## List of tasks
1. From the article about "The Last Supper," list every occupation it names in its description of Leonardo as one of history's most versatile geniuses.
2. Check each statement against the article about "The Last Supper." Answer yes or no, and quote the words from the article that decide it.
(a) Monks cut a door into the wall in 1624 and removed the feet of Jesus.
(b) The painting was destroyed by Allied bombers during World War II.
(c) Leonardo first came to Milan in 1494.
3. According to the article about "The Last Supper," at which church did the Duke and the monks commission Leonardo to paint the mural?

The Painting of "The Last Supper"

by Stan Griffin


Five hundred years ago in a church in Milan, Italy a talented artist completed a mural (wall painting) which would become world famous. As the centuries passed, however, it was forced to withstand attacks by man and by nature. That painting is "The Last Supper," and its creator was Leonardo da Vinci.

Ironically, it was the artist himself who laid the groundwork for the first assault on "The Last Supper." Leonardo was constantly experimenting with his paints. When gathering his materials for this job, he rejected the accepted method of the day. Instead, he used a technique that he had developed himself, thinking it would serve his purpose. Unfortunately, he was wrong. 

Soon after completing the mural, paint began to flake away; and deterioration continued through the years. Many attempts at restoration have taken place, none of which have been entirely effective. Today many parts of the painting are hard to see because of Leonardo's choice of paints.

Twice "The Last Supper" was damaged by flood waters that rampaged through the church.

There were more attacks by man. In 1624 monks who lived in the building cut a door into the wall, removing the feet of Jesus. During wars in the early 19th century, the room was used as a stable. Soldiers reportedly spent their spare time throwing bricks at the apostles' heads.

During World War II the most serious onslaught against the painting took place. Allied bombers destroyed the chapel of the church in Milan. Miraculously, "The Last Supper" wall was left standing, saved by a pile of sandbags.

Leonardo was born in a small Italian town in 1452. He kept its name as his own name (Vinci). He lived during a period of time when people in all of Europe were becoming interested in art. This was called the "Renaissance," (RENN-ah-sahnce), a cultural movement that began in Italy. Leonardo was an important figure in that era, influencing and inspiring generations of artists.

In 1482 Leonardo came to Milan to be court artist for Duke Ludovico Sforza. Besides painting, Leonardo performed other duties for the Duke. He worked as (1) a military engineer, designing artillery; (2) a civil engineer, developing canal locks; and (3) a sculptor, planning a huge monument of the Duke's father on horseback. Leonardo was probably one of the most versatile geniuses in history; he was at various times an inventor, an artist, a sculptor, a writer, an architect, a scientist, an engineer, and a botanist.

In 1494 the Duke and a group of monks in Milan commissioned Leonardo to paint a huge mural at the Church of Santa Maria delle Grazie. Their purpose was to "open out the end wall of the dining hall (refectory) and include (in the painting) a high table with Jesus and the disciples" at their final Passover meal: the "Last Supper." It was intended to remind the monks "of the significance of their vocation." 

At that time "fresco" was a durable and accepted technique used for murals. The picture was made to be part of the wall itself. Artists would mix dry pigments with water and then brush it on damp, freshly-laid plaster. In order for this method to be successful, it was important that no more plaster be applied than could be painted by the artist in one day. It was then necessary for the artist to do his work quickly--before the plaster dried. 

Leonardo rejected the "fresco" procedure because it was his custom to paint slowly, changing his work as he went along. Often he would return weeks, months, or even years later to make alterations.

## The data
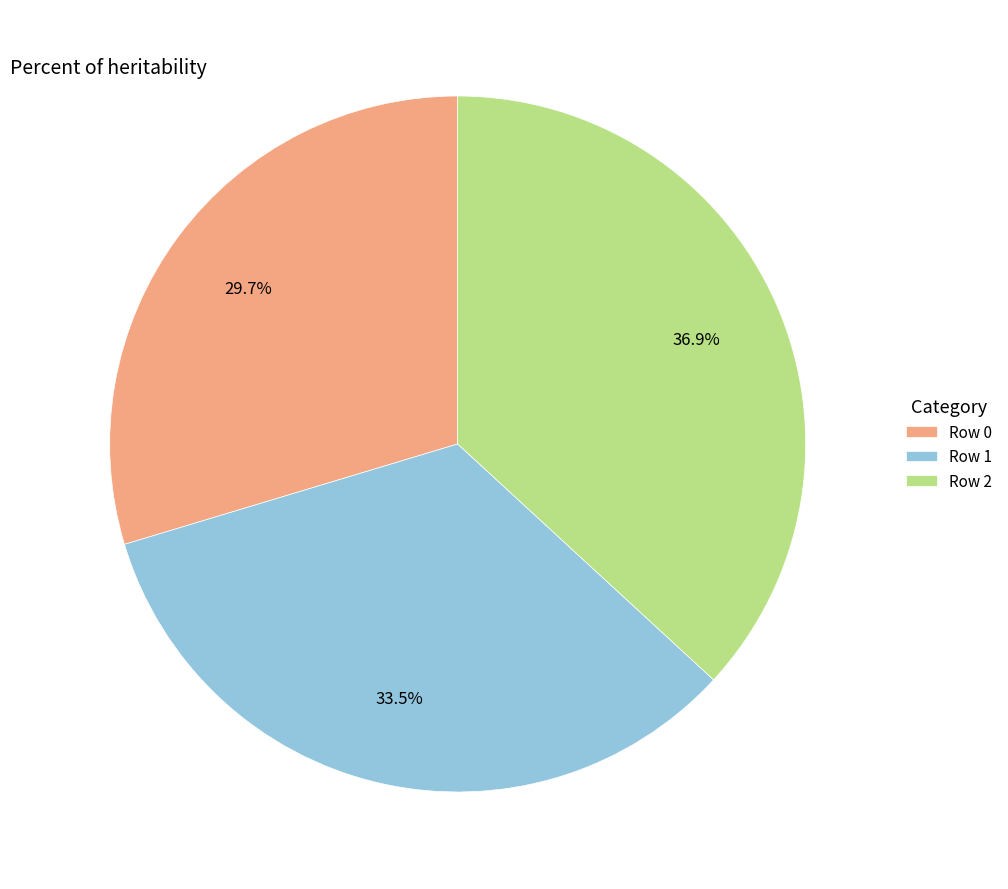

Does any single category account for the majority?

No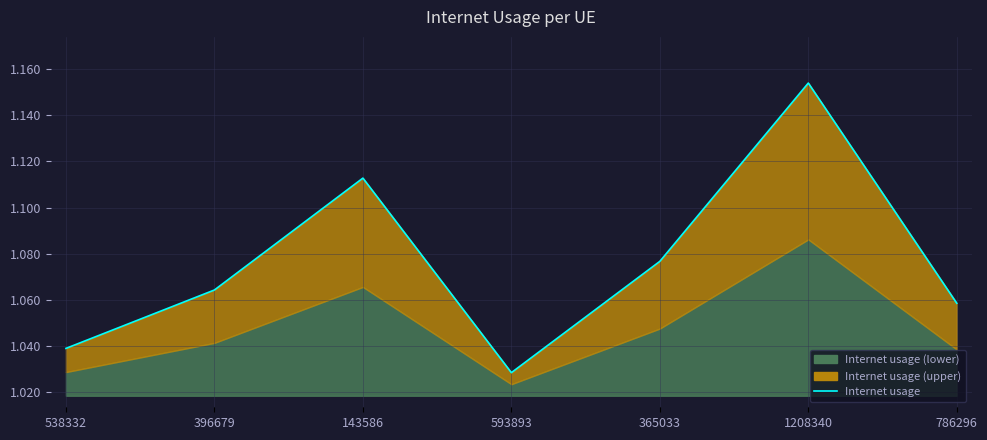

What is the label of the 3rd point from the right?

365033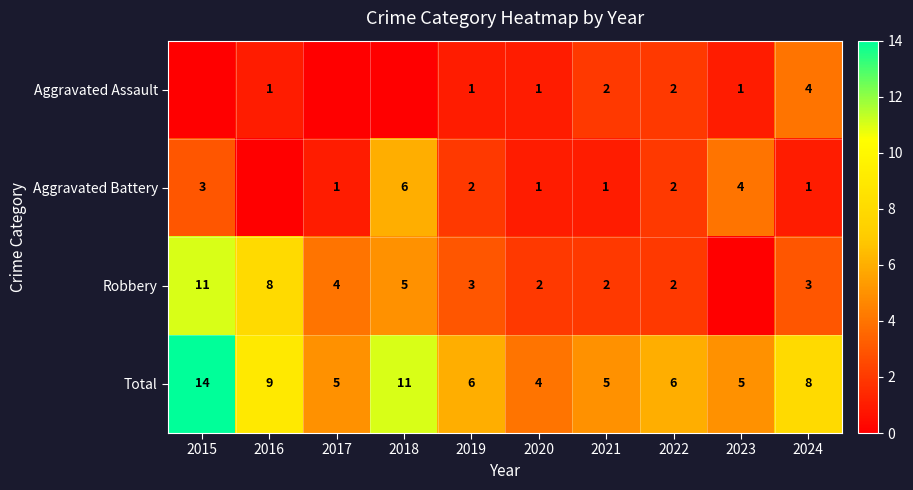

What is the sum of the Robbery values at 2021 and 2019?

5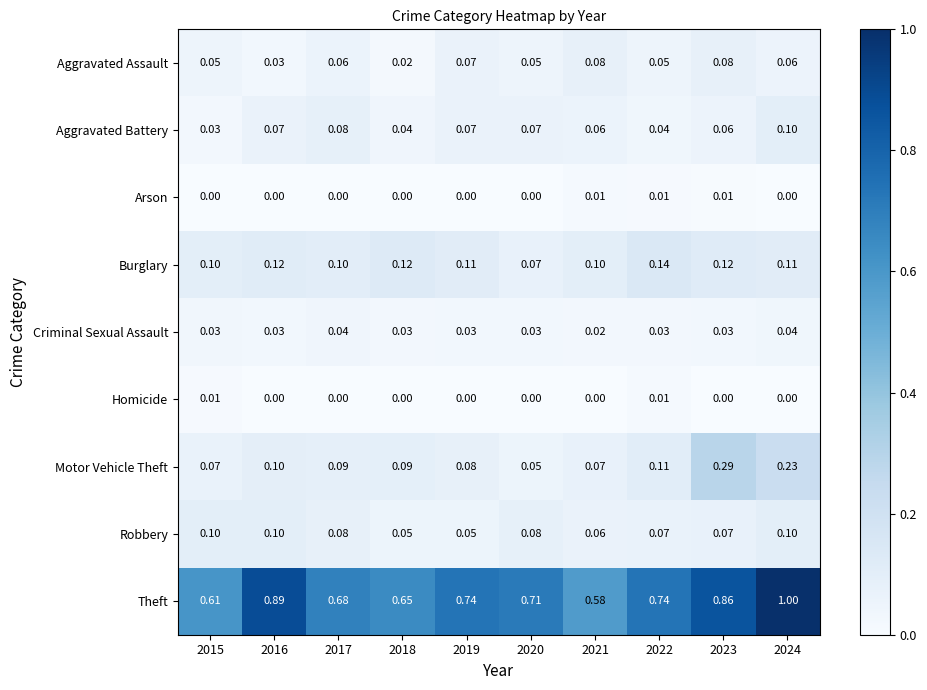

Which series has the largest total across all categories?

Theft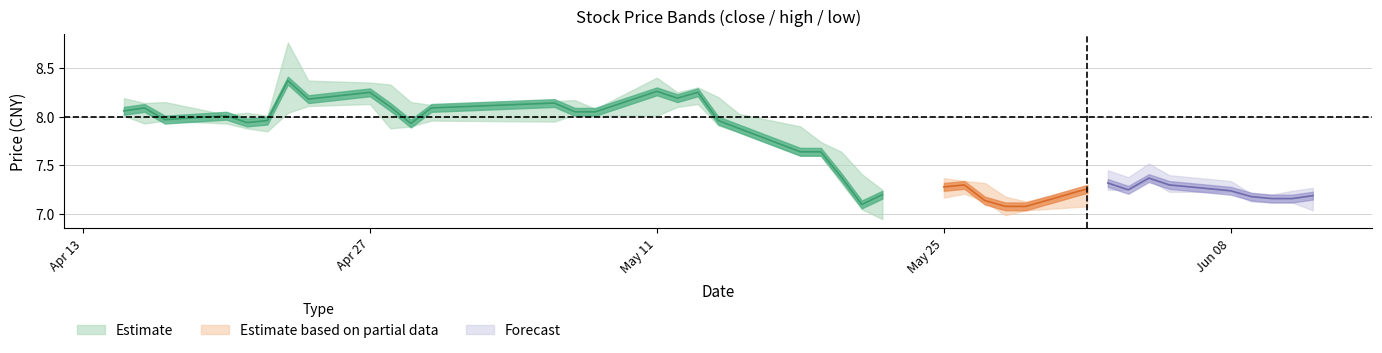

What is the label of the 22nd point from the right?

18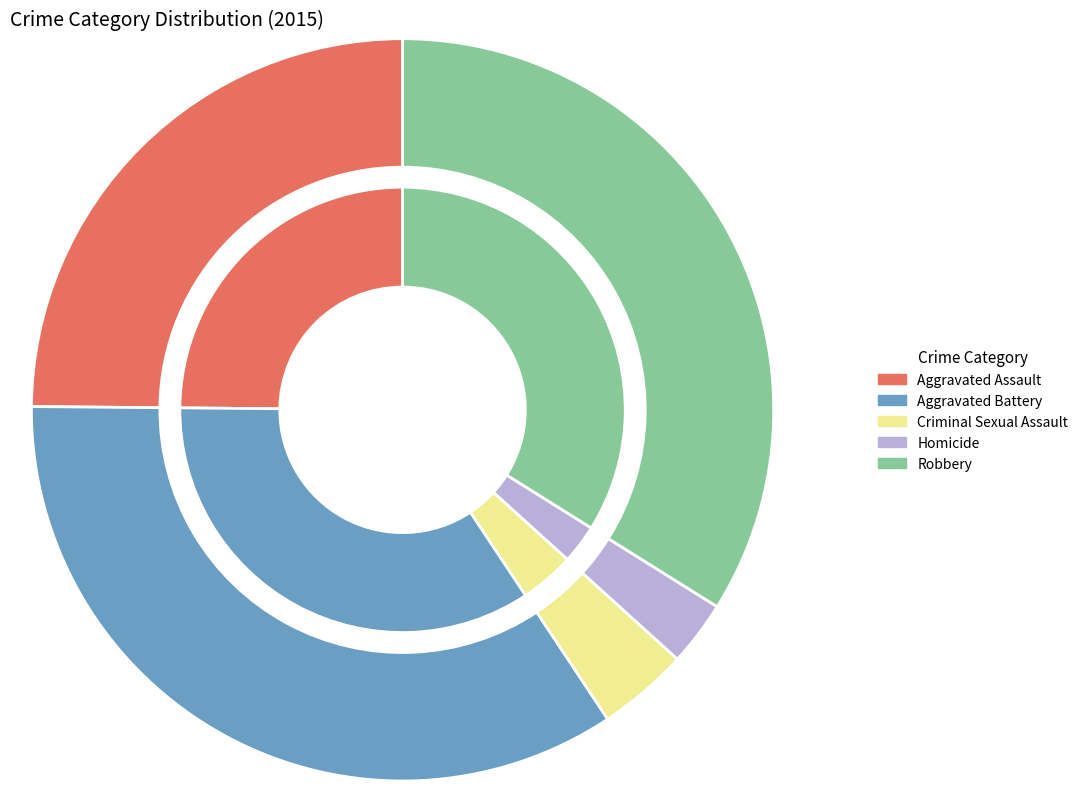

Which category has the biggest portion of the pie?

Aggravated Battery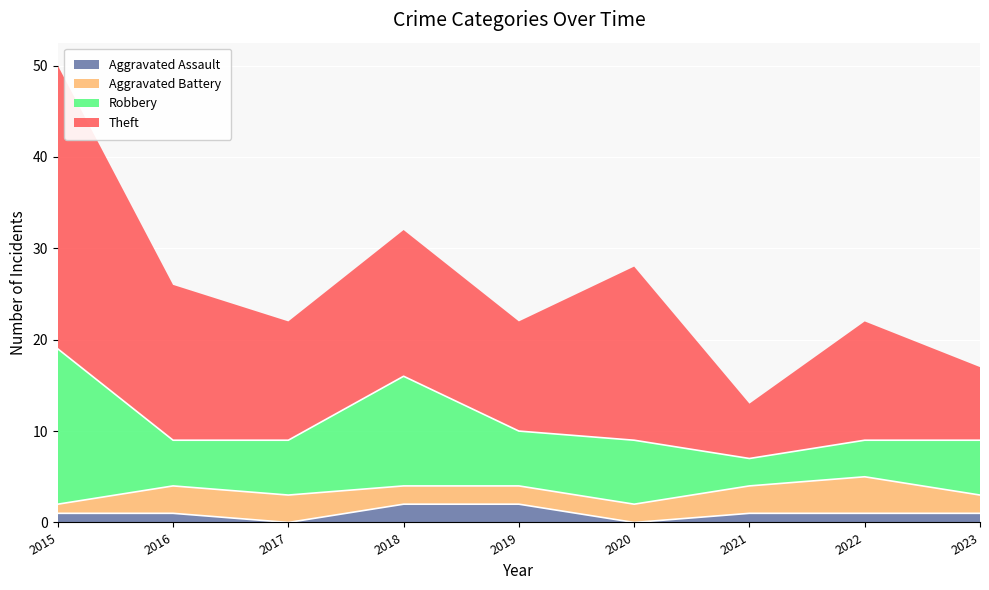

At how many categories does at least one series exceed 2?

9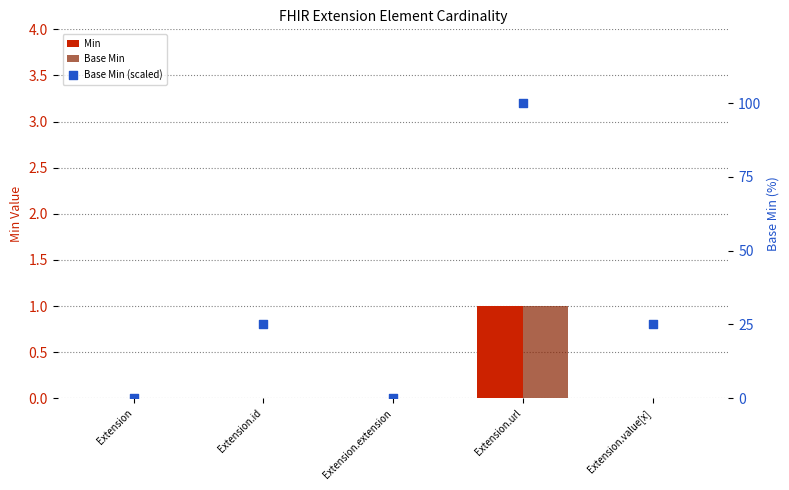

Is the value of Base Min (scaled) at Extension greater than the value of Min at Extension?

No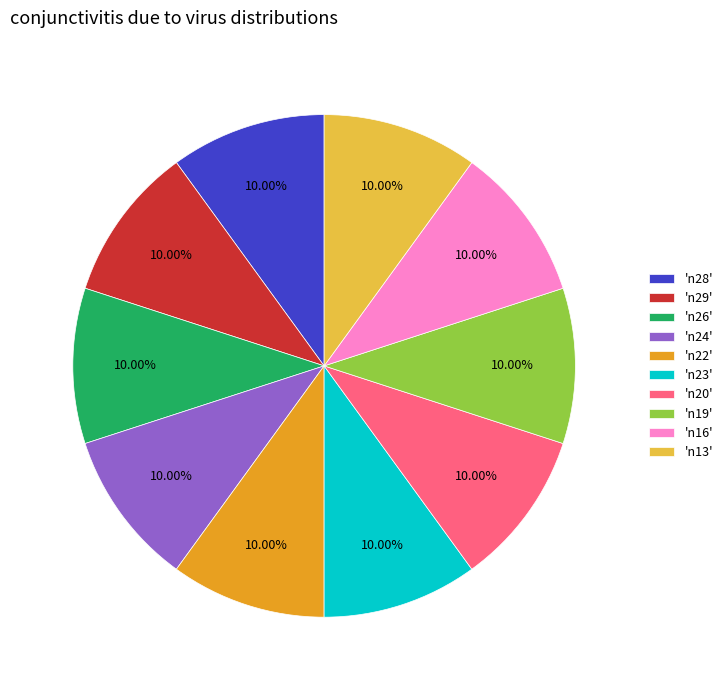

To the nearest percent, what is the difference between the largest and smallest slice percentages?

0%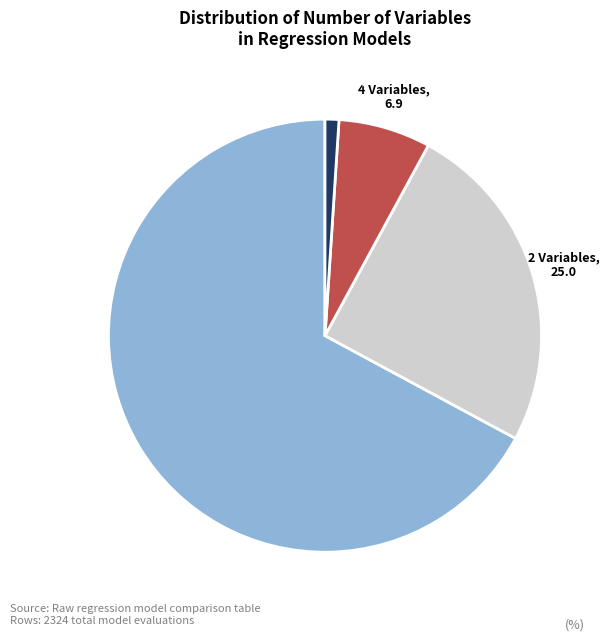

What is the ratio of the value at 3 Variables to the value at 2 Variables?

2.7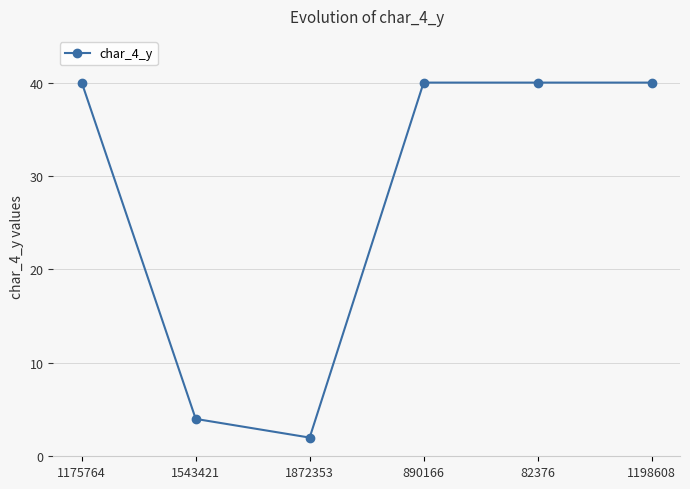

What is the average value?

28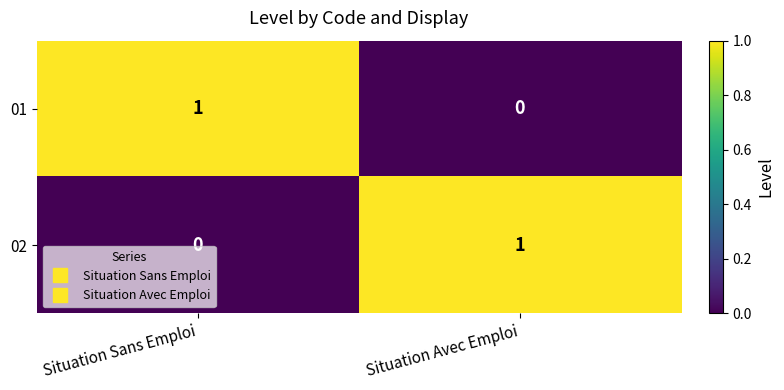

Reading left to right, what are all the values shown in this chart?

01: Situation Sans Emploi=1	Situation Avec Emploi=0
02: Situation Sans Emploi=0	Situation Avec Emploi=1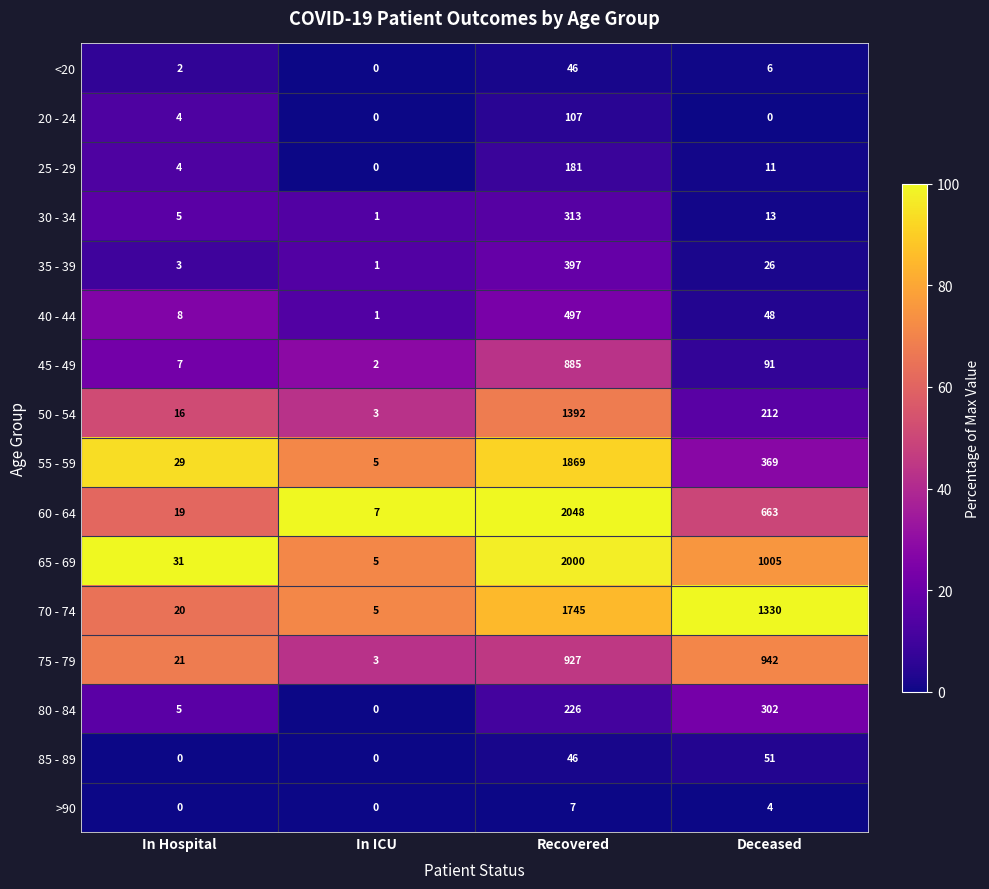

Between Recovered and Deceased, which series saw the biggest shift?

55 - 59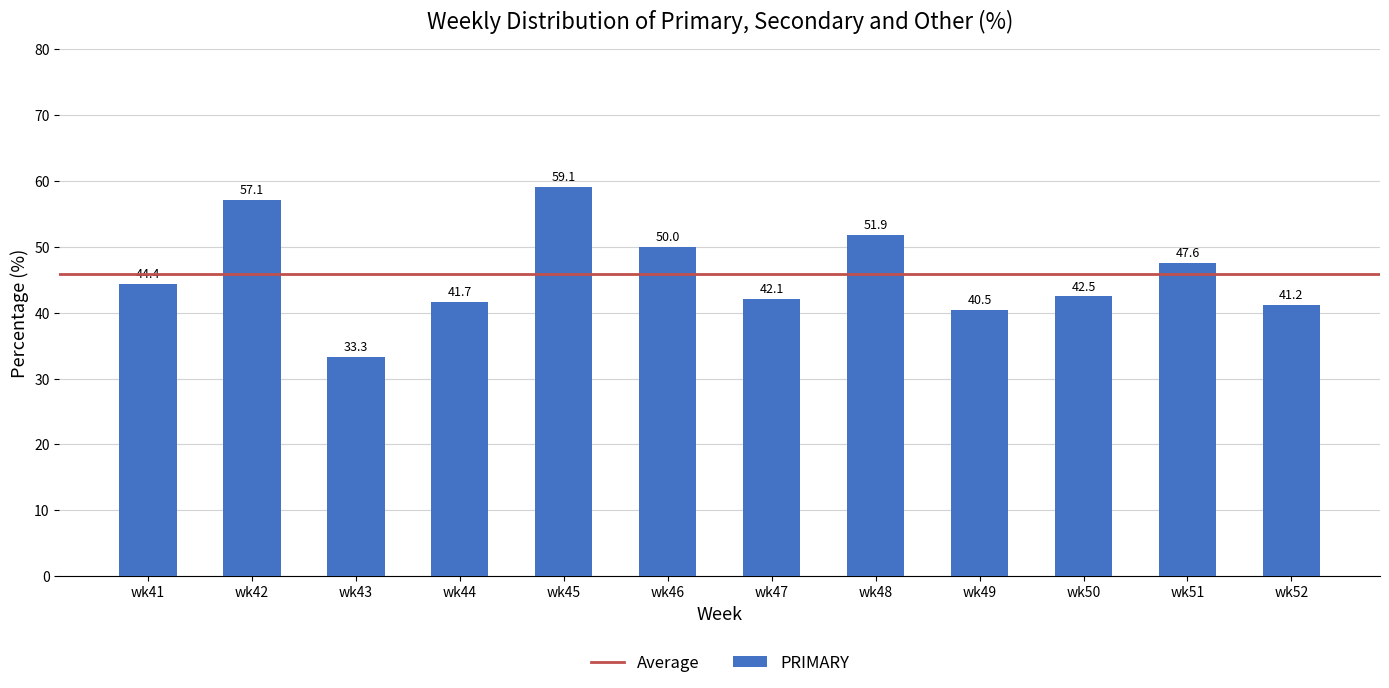

Reading left to right, list all the values displayed in this chart.

wk41=44.4	wk42=57.1	wk43=33.3	wk44=41.7	wk45=59.1	wk46=50.0	wk47=42.1	wk48=51.9	wk49=40.5	wk50=42.5	wk51=47.6	wk52=41.2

## Results for the exercise
1.
- Inventor
- Artist
- Sculptor
- Writer
- Architect
- Scientist
- Engineer
- Botanist

2.
(a) Yes: "In 1624 monks who lived in the building cut a door into the wall, removing the feet of Jesus."
(b) No: "Miraculously, "The Last Supper" wall was left standing, saved by a pile of sandbags."
(c) No: "In 1482 Leonardo came to Milan to be court artist for Duke Ludovico Sforza."

3. The Church of Santa Maria delle Grazie in Milan.